The Definition of Punitive Damages
Rather than giving you back what you lost in a personal injury accident, punitive damages aim to punish the defendant. Punitive damages are punishment damages the courts typically award when it finds the defendant’s behavior especially harmful. Examples may include a surgeon operating on the wrong patient or a drunk driver striking and killing someone. Punitive damages give a plaintiff an additional sum of monetary recovery on top of compensatory damages.
Awarding punitive damages in a personal injury lawsuit achieves a few different goals. First, it punishes the defendant for his/her actions. Second, it deters others from committing the same or similar acts of negligence in the future. Third, it provides additional money damages if a judge doesn’t believe a compensatory award is enough. Punitive damages are most common in cases involving egregious wrongdoings on the part of the defendant and catastrophic or permanent injuries (or wrongful death) on the part of the plaintiff.
How the Courts Decide on Punitive Damage Awards
Not all lawsuits will result in punitive damages for the plaintiff. It is up to the court’s discretion whether a defendant’s actions were enough to warrant the need for punishment in the form of additional monetary damages. Most civil courts will only assign punitive damages in a tort claim if the plaintiff can prove that the defendant’s actions showed a wanton disregard for the safety of others, gross negligence, recklessness, malice, deceit, willful misconduct, or intent to harm. In West Virginia, the courts require the following elements:
- Clear and convincing evidence of the defendant’s fault for damages
- Proof that the defendant’s actions directly harmed the plaintiff
- Proof of the defendant’s actual malice toward the plaintiff in the incident or a “conscious, reckless, and outrageous indifference to others’ health, safety, and welfare”
- Awards of other types of damages (the courts never award punitive damages alone)

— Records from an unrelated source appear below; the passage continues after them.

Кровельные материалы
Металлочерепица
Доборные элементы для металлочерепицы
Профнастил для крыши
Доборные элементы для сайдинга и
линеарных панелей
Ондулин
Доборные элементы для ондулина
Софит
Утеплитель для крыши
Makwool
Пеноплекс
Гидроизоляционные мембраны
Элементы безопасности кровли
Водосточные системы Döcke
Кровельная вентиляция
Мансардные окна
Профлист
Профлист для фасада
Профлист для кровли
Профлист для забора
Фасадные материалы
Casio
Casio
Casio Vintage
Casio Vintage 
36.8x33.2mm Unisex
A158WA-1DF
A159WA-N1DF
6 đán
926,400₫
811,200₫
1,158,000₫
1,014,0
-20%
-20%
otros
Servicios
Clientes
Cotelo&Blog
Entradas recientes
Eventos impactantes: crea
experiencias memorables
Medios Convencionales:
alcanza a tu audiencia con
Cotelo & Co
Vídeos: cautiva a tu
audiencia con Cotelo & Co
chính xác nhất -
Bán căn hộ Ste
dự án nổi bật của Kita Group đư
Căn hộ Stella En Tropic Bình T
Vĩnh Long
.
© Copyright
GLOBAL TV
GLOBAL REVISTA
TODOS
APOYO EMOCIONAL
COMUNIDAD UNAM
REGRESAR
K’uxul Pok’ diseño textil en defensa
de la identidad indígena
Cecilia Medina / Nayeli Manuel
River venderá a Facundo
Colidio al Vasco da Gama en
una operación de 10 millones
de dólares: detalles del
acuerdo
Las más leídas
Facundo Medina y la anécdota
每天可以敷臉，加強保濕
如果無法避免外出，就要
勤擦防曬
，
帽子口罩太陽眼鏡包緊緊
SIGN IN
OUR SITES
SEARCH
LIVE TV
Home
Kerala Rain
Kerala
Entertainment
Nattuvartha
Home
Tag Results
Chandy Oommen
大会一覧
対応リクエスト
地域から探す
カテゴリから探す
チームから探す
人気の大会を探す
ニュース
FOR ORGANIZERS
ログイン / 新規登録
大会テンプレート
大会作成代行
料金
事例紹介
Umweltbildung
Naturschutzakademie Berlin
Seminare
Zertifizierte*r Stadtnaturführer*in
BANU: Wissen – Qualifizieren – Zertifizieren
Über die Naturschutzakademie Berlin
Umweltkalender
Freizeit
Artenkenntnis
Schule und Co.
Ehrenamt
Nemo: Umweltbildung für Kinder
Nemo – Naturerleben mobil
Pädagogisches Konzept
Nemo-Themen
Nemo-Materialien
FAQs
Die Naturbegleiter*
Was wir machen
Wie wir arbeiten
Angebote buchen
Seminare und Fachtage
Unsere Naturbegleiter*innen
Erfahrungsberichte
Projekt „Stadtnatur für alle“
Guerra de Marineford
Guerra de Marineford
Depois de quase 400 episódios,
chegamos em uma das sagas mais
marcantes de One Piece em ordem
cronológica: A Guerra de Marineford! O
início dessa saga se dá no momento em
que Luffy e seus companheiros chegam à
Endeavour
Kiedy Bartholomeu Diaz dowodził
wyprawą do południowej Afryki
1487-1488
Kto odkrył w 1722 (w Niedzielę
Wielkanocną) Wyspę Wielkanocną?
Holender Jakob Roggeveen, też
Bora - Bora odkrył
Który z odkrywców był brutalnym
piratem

Keep in mind, however, that these are general guidelines for behaviors the courts find especially harmful in a defendant. A judge can assign punitive damages whenever he or she so desires in a personal injury claim. If a plaintiff and his/her attorney can prove the value of awarding punitive damages, it can increase the odds of obtaining this type of recovery. Some states require proof to recover punitive damages. In general, the courts will not award punitive damages for breach of contract claims – only in those involving physical or emotional injuries.

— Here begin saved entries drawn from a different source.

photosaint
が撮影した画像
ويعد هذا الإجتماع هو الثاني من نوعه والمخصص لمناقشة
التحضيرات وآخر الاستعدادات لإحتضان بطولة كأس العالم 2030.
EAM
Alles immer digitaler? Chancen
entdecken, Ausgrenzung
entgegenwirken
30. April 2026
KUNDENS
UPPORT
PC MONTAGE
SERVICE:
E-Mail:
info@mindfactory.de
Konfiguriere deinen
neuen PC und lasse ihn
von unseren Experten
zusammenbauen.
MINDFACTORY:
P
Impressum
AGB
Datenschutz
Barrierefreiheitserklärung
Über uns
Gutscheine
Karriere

Does West Virginia Place a Cap on Punitive Damages?
Punitive damage awards can total into the hundreds of thousands of dollars depending on the circumstances of the case. They are proportionate to the amount of compensatory damages. The more severe your injuries and/or egregious the defendant’s actions, the more money your claim will be worth. Most states, however, including West Virginia, place caps on the amount a person can receive in punitive damages.
West Virginia law places a cap, or limit, on punitive damages of no more than $500,000, or four times the amount of compensatory damages (whichever is greater). Hiring an experienced trial attorney can help you maximize your punitive recovery by establishing proof that you qualify for this type of damage. An attorney can help you gather and present evidence against a malicious or reckless defendant.